La Bibliologie
1.11. Les différents manuscrits de la Bible
Le présent paragraphe est une citation de l’ouvrage « Manuscrits et langues de la Bible » de Maurice Carrez, édition Société Biblique Française.
Un texte biblique ancien parvient jusqu’à nous à travers un nombre considérable de sources :
Les manuscrits onciaux, c’est-à-dire écrits en lettres majuscules sans espace entre les lettres : on en compte près de 250 en grec. Les deux plus anciens et plus complets sont le Sinaïticus et le Vaticanus (IVème siècle).
Les manuscrits plus récents, écrits en lettres minuscules, plus faciles à lire, sont au nombre de 2600, et le plus ancien remonte à 835 après J.C.
Les lectionnaires, constitués de morceaux destinés à la lecture liturgique, ne sont pas loin d’atteindre les 2000.
Les citations recensées dépassent plusieurs millions ; précieuses, elles sont un témoignage du texte à une époque donnée.
Aux manuscrits, il faut rajouter les papyrus. Moins connus, ….. Le plus anciens remonte à 125 et c’est un texte de l’évangile de Jean.
Mais le texte biblique est aussi attesté par les grandes versions :
- en latin, vieilles latines (IIème au IVème siècle), la Vulgate (IVème siècle) ;
- en Syriaque (IIème au VIIème siècle) ;
- en Copte de Haute et de Basse Égypte (IIIème au VIème siècle) ;
- en gothique (IVème siècle) ;
- en arménien (Vème siècle) ;
- en éthiopien (VIème siècle) ;
- en géorgien (Vème siècle).
Les manuscrits de l’Ancien Testament, de la formation du texte actuellement reconnu.
« Le Texte Massorétique est la référence indiscutable. Le plus vieux manuscrit date du Xème siècle. Il est l’œuvre des Massorètes, une communauté de copistes juifs qui ont perpétué la tradition millénaire de la copie biblique.»
La tradition Juive veut que ce soit Esdras qui ait formé le canon de l’ancien testament au Vème siècle avant JC (Néhémie 8v1).
Voir aussi le paragraphe 24.2 « Comment le texte de l’Ancien Testament est venu jusqu’à nous » de « Histoire de la Bible en France » par Daniel Lortsch
Les écrits du Nouveau
Les écrits du Nouveau Testament posent quelques problèmes quant à leur homogénéité, c’est pourquoi nous parlerons des Manuscrits dits « Minoritaires », « Majoritaires » et « Reçu ».
« Manuscrits et langues de la Bible » de Maurice Carrez, édition Société Biblique Française
- Jusqu’au XIVème siècle, l’ensemble des manuscrits du Nouveau Testament étaient classés dans deux catégories, relativement proches l’une de l’autre, le « Texte Reçu » et les manuscrits dit « Majoritaires ».

▸ **Données affichées**:
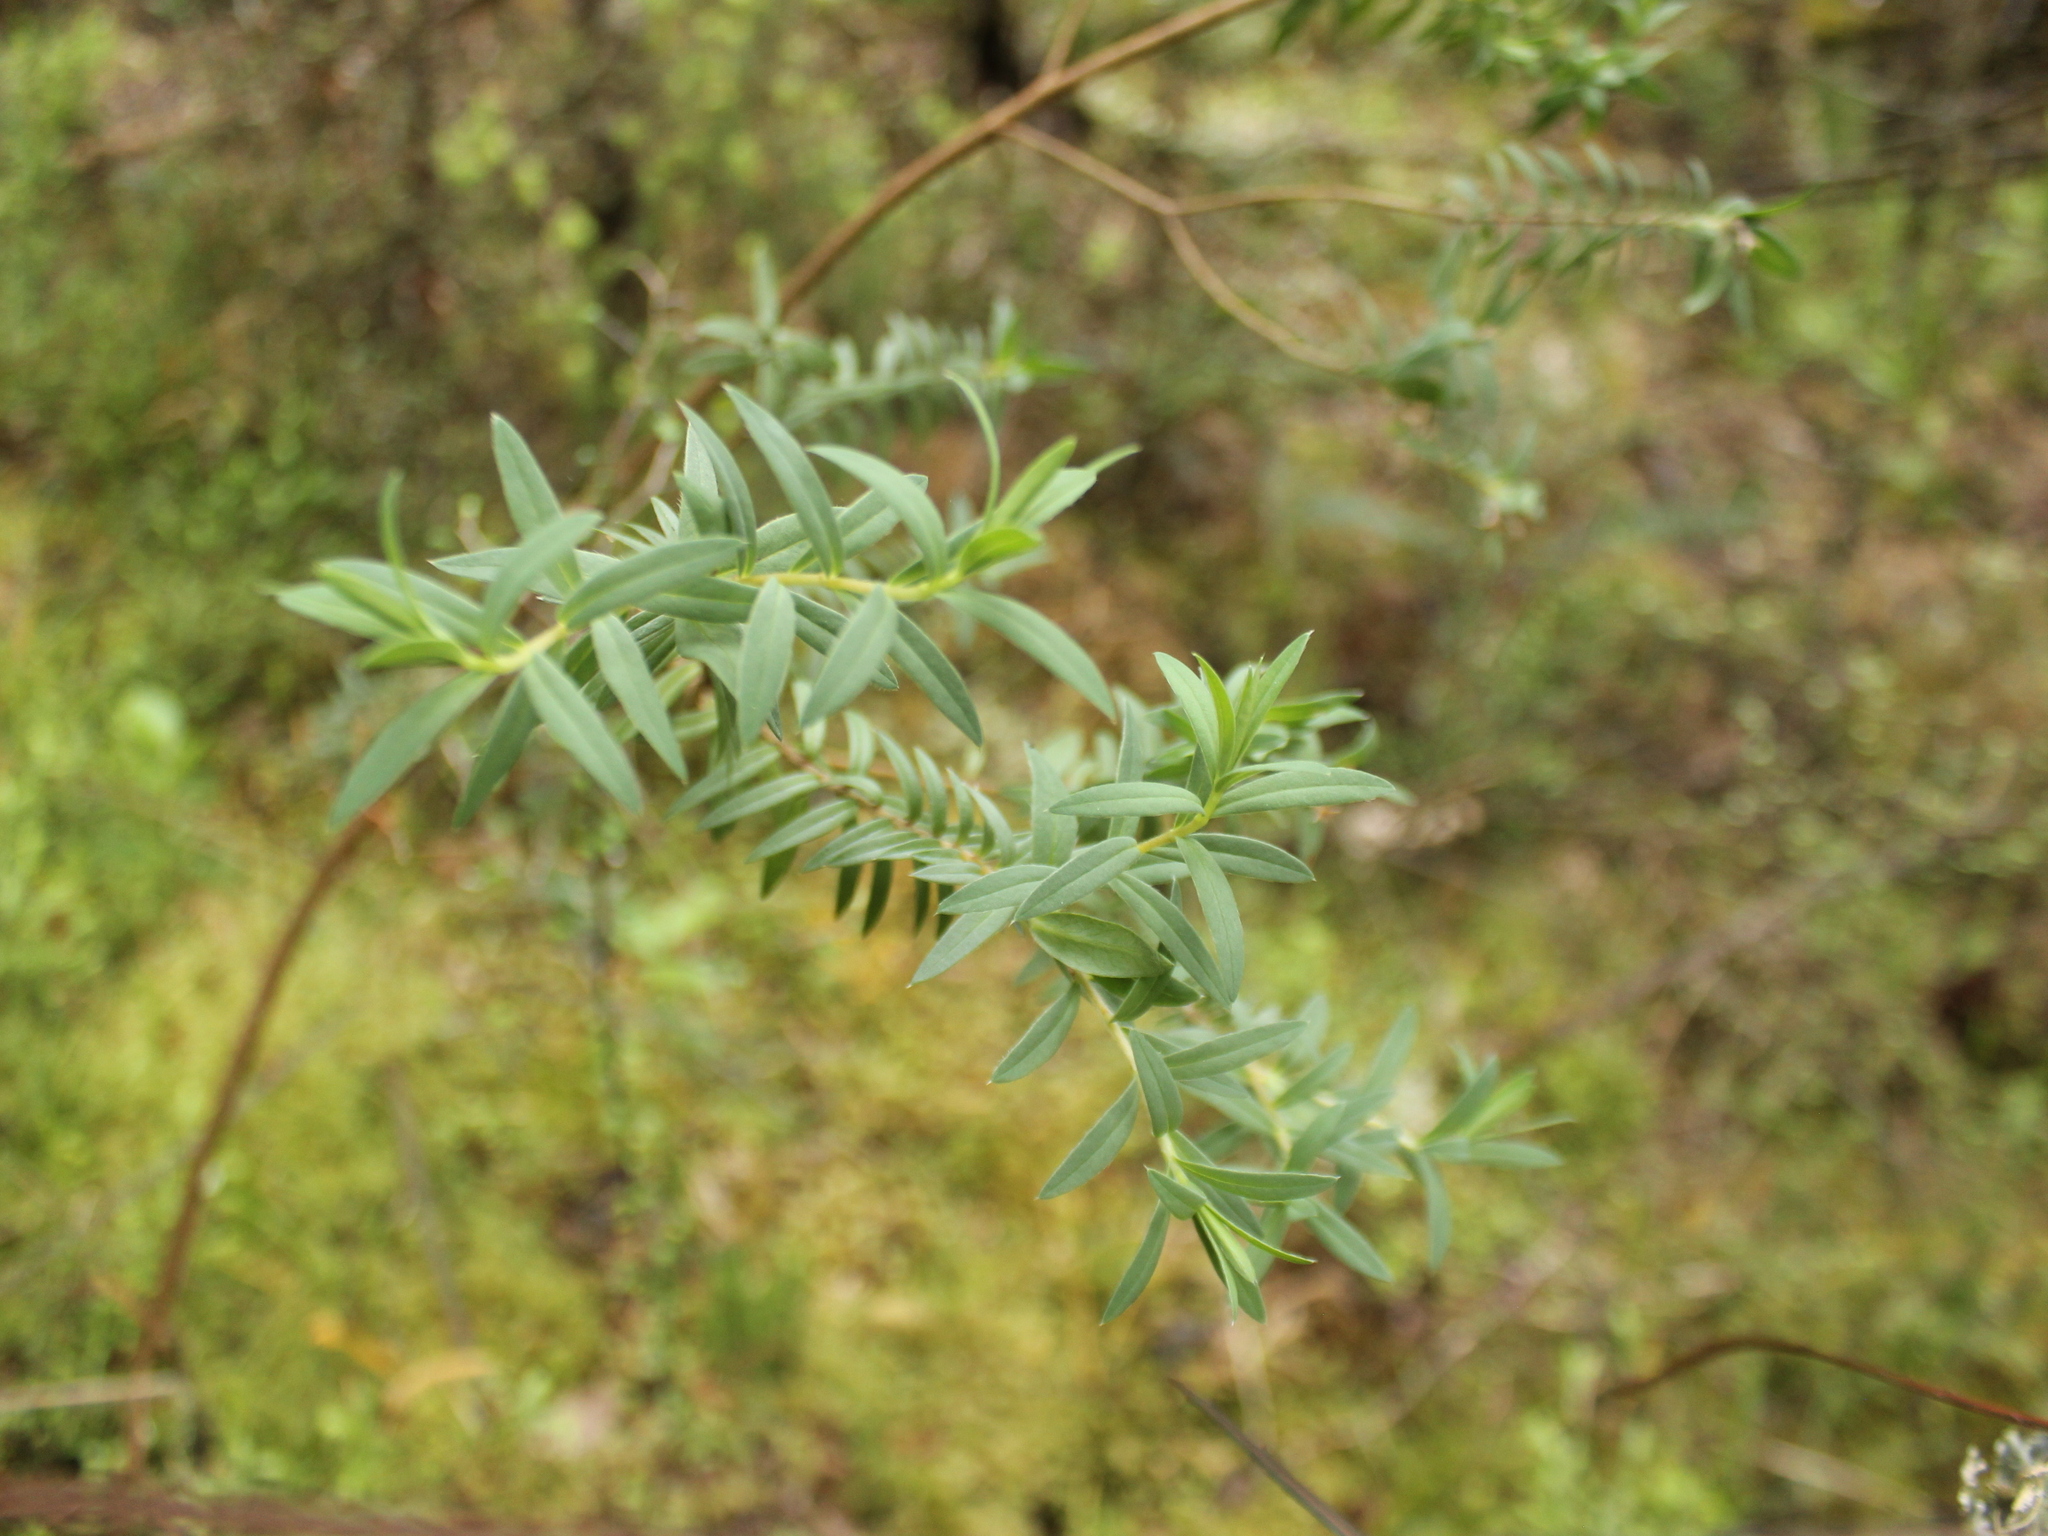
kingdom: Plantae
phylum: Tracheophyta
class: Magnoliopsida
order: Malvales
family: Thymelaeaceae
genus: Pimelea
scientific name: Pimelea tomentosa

▸ **À faire**:
1/ Répondez à ces questions sur le texte consacré aux manuscrits de la Bible :
(a) Combien compte-t-on de manuscrits onciaux en grec ?
(b) De quel siècle date le plus vieux manuscrit du Texte Massorétique ?
(c) Selon la tradition juive, qui a formé le canon de l'Ancien Testament ?
2/ Résumez en deux phrases le texte sur les manuscrits de la Bible.
La liste ne joue aucun rôle ici.

▸ **Réponses**:
1/
(a) Près de 250.
(b) Du Xème siècle.
(c) Esdras.

2/ Le texte biblique ancien nous parvient par de nombreuses sources (manuscrits onciaux et en minuscules, lectionnaires, citations, papyrus) et il est aussi attesté par de grandes versions anciennes, notamment en latin, en syriaque et en copte. Pour l'Ancien Testament, la référence indiscutable est le Texte Massorétique, œuvre d'une communauté de copistes juifs, tandis que pour le Nouveau Testament, le texte évoque des manuscrits dits « Minoritaires », « Majoritaires » et « Reçu ».